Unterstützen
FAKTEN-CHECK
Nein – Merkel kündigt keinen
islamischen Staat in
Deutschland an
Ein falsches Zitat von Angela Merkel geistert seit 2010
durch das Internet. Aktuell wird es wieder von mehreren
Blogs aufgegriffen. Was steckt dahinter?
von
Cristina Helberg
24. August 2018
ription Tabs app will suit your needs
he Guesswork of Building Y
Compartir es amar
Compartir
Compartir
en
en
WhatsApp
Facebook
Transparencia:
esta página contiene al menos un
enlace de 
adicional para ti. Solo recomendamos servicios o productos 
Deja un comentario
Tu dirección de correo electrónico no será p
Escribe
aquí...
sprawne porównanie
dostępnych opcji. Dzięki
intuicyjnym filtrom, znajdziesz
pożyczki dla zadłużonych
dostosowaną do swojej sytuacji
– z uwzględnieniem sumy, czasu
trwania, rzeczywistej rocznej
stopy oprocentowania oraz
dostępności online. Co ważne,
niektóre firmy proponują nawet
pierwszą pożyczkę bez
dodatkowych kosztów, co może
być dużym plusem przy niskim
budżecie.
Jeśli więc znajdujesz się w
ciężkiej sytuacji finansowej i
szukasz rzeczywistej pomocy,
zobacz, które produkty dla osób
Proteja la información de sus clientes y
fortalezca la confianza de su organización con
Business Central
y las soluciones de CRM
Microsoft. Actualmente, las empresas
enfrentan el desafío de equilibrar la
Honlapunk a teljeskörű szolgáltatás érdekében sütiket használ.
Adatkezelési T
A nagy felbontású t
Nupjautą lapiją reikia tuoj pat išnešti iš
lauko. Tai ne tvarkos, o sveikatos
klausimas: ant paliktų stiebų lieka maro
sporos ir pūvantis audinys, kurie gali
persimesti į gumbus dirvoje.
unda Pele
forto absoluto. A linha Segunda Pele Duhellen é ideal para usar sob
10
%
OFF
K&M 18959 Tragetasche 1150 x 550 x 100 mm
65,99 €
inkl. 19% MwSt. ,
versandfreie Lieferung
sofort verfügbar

========

Directions for this task.
Find the lines above that contain the word "rzeczywistej" and copy each one.

Output of the task.
trwania, rzeczywistej rocznej
szukasz rzeczywistej pomocy,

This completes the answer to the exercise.